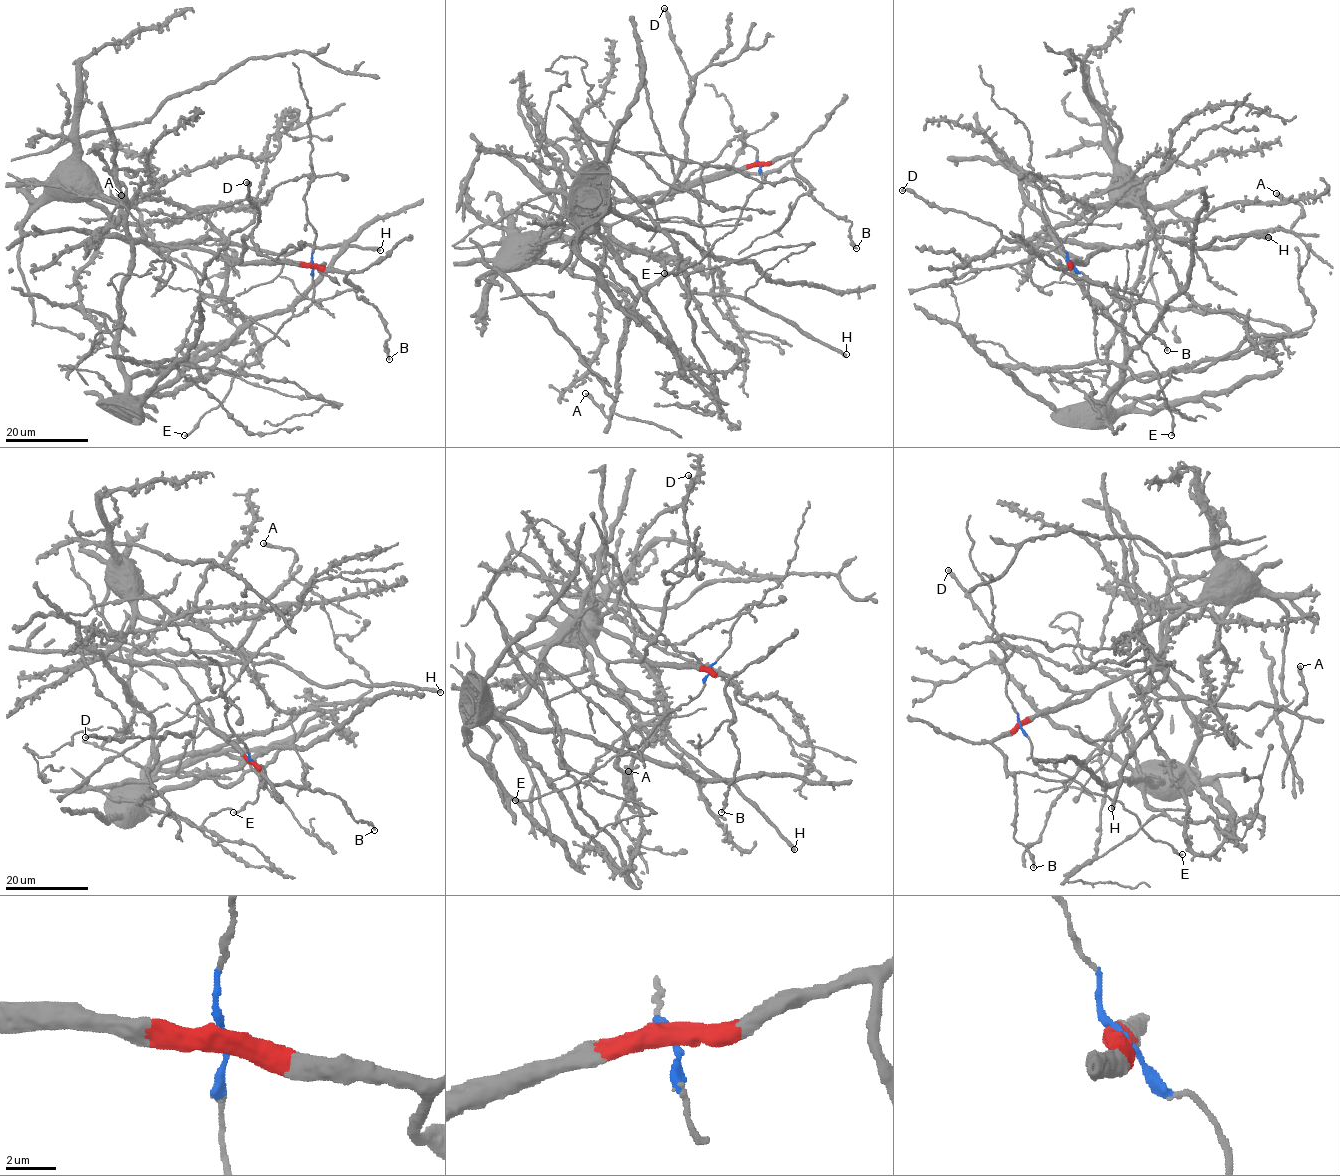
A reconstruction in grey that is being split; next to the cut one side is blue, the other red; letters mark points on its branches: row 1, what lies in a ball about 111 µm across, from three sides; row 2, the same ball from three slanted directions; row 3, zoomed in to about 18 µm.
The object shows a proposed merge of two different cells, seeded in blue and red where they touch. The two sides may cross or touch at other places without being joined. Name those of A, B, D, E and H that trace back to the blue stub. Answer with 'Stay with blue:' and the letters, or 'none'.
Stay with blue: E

···

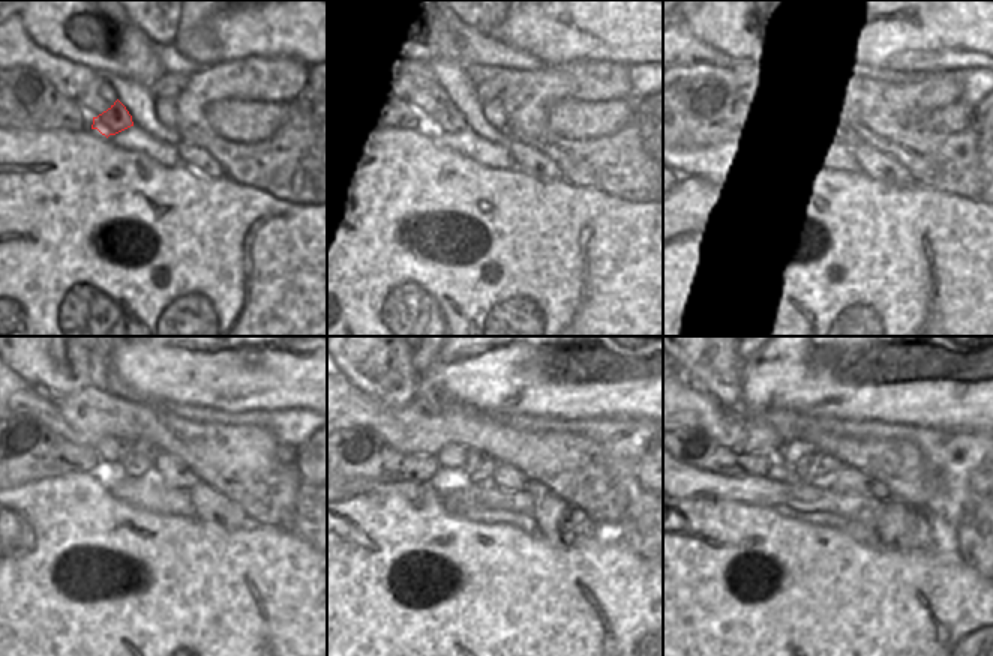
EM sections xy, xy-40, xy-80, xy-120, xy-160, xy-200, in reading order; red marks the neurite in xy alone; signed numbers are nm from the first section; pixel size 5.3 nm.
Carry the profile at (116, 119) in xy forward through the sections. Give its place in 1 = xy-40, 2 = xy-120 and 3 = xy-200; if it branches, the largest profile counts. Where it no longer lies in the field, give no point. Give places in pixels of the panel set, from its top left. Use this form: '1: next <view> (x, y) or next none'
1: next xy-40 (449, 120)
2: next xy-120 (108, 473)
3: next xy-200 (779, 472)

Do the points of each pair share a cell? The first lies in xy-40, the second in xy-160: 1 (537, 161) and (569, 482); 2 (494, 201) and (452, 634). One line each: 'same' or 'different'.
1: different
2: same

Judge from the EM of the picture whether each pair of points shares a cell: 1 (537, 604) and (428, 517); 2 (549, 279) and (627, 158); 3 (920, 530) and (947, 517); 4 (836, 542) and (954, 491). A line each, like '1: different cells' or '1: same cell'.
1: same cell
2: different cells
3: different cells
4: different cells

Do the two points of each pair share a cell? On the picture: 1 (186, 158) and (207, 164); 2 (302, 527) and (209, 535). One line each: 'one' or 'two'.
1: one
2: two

···

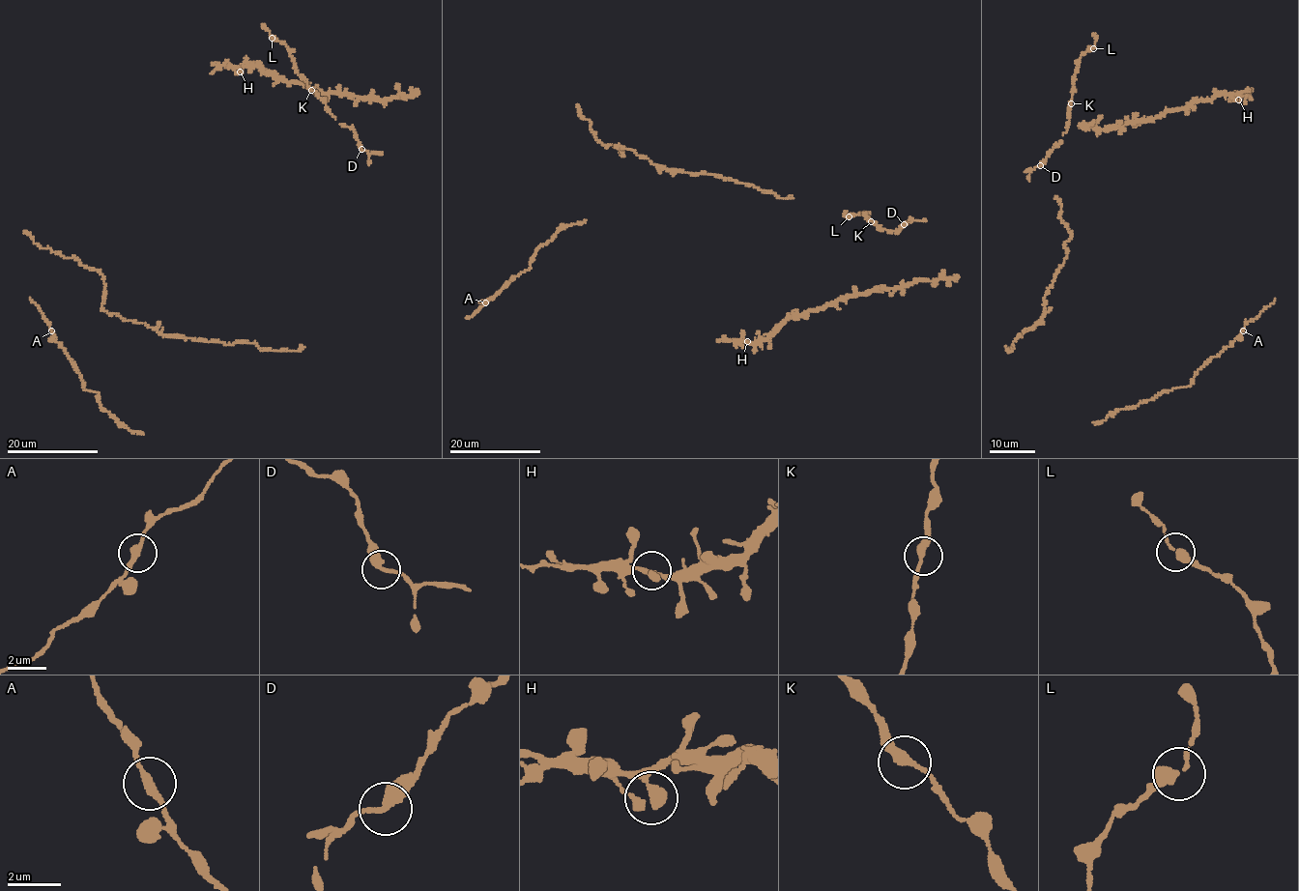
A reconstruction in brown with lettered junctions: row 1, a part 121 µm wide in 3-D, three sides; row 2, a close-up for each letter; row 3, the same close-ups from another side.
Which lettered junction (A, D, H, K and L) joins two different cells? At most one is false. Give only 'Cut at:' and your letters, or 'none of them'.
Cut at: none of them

···

- _Problem_
Within the entries above, find each line where "reconstruction" appears; copy every one.

- _Output below_
A reconstruction in grey that is being split; next to the cut one side is blue, the other red; letters mark points on its branches: row 1, what lies in a ball about 111 µm across, from three sides; row 2, the same ball from three slanted directions; row 3, zoomed in to about 18 µm.
A reconstruction in brown with lettered junctions: row 1, a part 121 µm wide in 3-D, three sides; row 2, a close-up for each letter; row 3, the same close-ups from another side.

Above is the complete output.